Aras já arquivou 104 pedidos de investigação contra Bolsonaro

Escolhido a dedo por Bolsonaro para ser o chefe do Ministério Público Federal há quase três anos, a atuação do procurador-geral da República (PGR) Augusto Aras tem dado bom retorno político ao presidente. De acordo com um levantamento publicado em reportagem do UOL neste sábado (30), o órgão dirigido por Aras já arquivou nada menos do que 104 pedidos de investigação contra Jair Bolsonaro (PL). A lista de decisões favoráveis do PGR foi engrossada nesta semana ao se manifestar contra o avanço de sete apurações pedidas pela CPI da Covid.

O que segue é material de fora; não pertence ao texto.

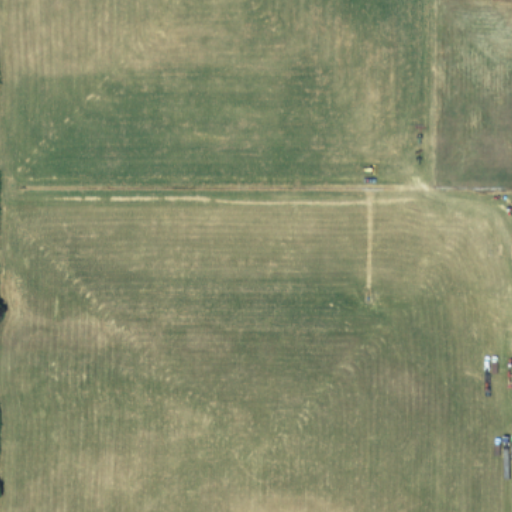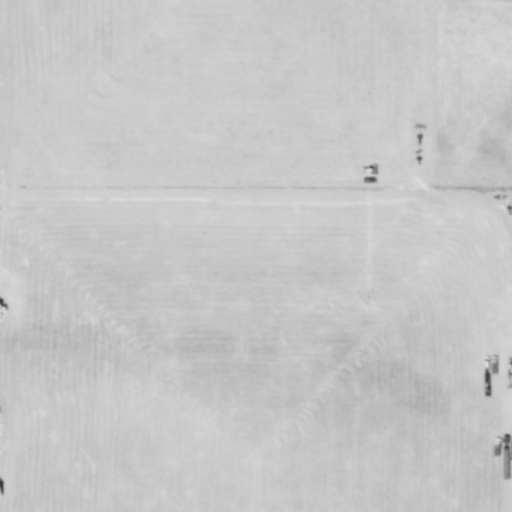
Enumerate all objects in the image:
crop: (256, 256)
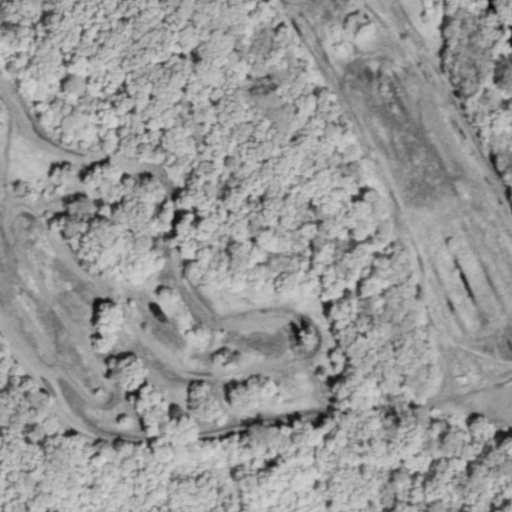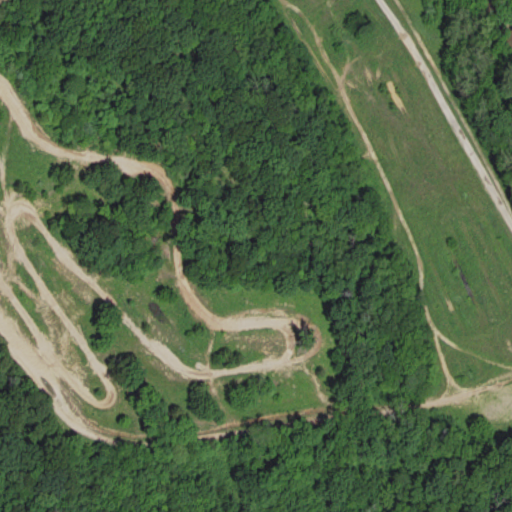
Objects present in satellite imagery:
road: (353, 423)
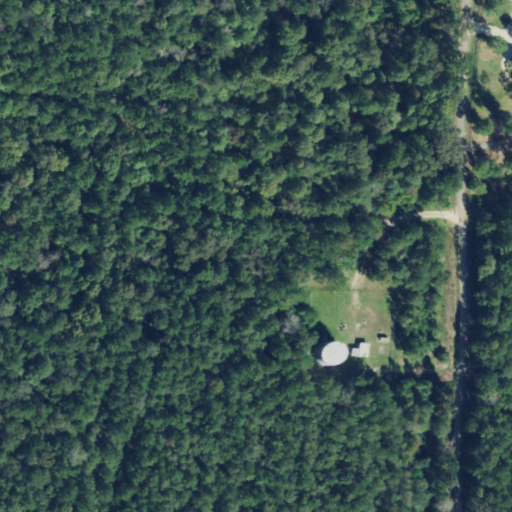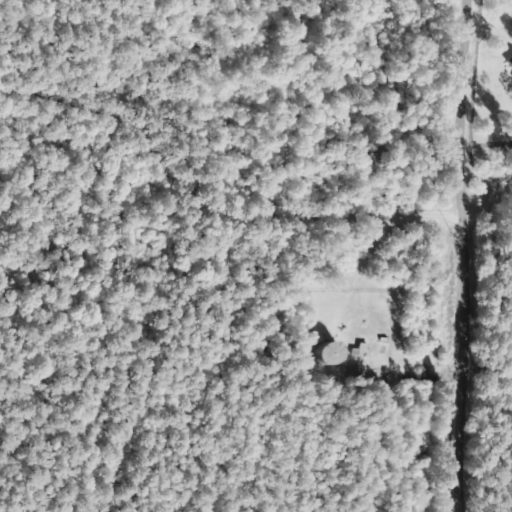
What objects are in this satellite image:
road: (453, 256)
building: (326, 354)
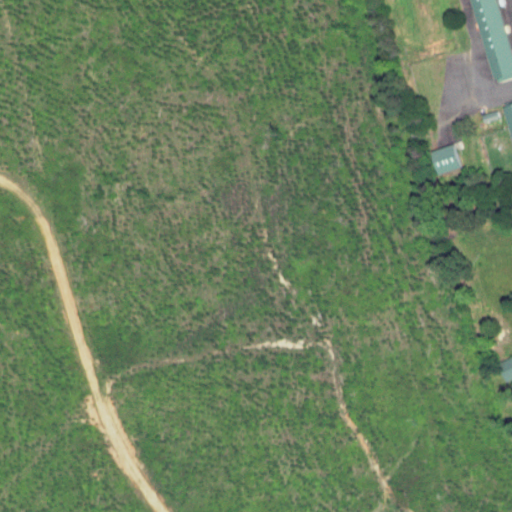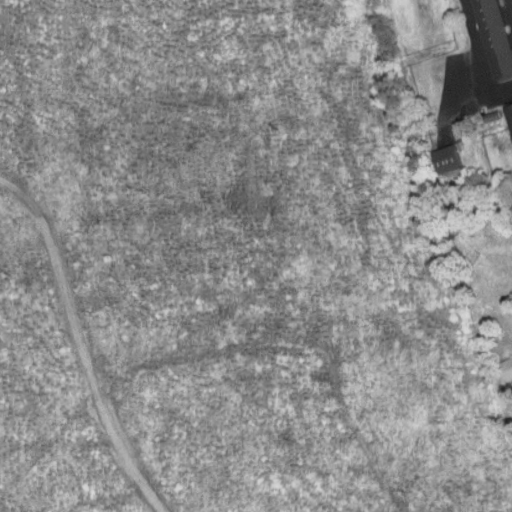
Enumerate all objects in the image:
road: (470, 24)
building: (491, 37)
road: (478, 101)
building: (508, 116)
building: (444, 159)
building: (506, 367)
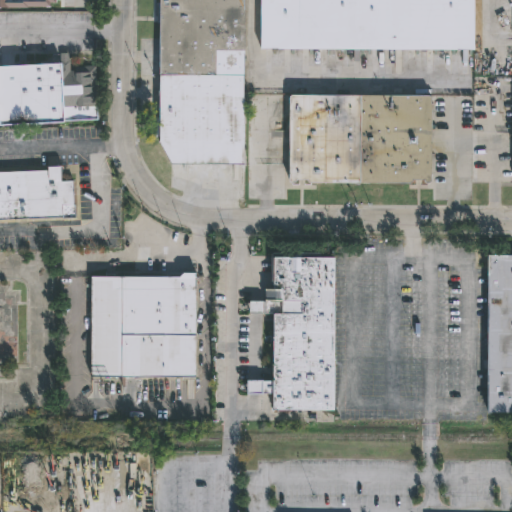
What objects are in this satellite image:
building: (24, 2)
building: (28, 5)
road: (486, 22)
building: (364, 24)
building: (367, 25)
road: (61, 29)
road: (322, 71)
building: (196, 81)
building: (202, 83)
building: (43, 90)
building: (47, 96)
building: (355, 138)
building: (360, 141)
road: (473, 144)
road: (35, 181)
building: (36, 194)
building: (36, 197)
road: (226, 219)
road: (411, 238)
building: (143, 327)
building: (138, 328)
road: (392, 329)
building: (499, 332)
building: (301, 334)
building: (499, 334)
building: (302, 335)
road: (230, 365)
road: (75, 387)
road: (467, 388)
railway: (255, 436)
road: (428, 467)
road: (194, 469)
road: (503, 474)
road: (260, 510)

Segundo a pesquisa, desde o início da atual gestão da Procuradoria-Geral da República, Bolsonaro foi alvo de 151 representações no Supremo Tribunal Federal (STF), sendo 131 notícias-crime (pedidos de investigação) e 20 interpelações judiciais, em geral cobrando explicações por declarações do presidente. Das 131 notícias-crime que chegaram ao STF, 17 foram descartadas pela própria Corte, devido a inadequações jurídicas. As demais se dividem entre as que Aras mandou arquivar (104) e as que ainda aguardam manifestação da PGR (10).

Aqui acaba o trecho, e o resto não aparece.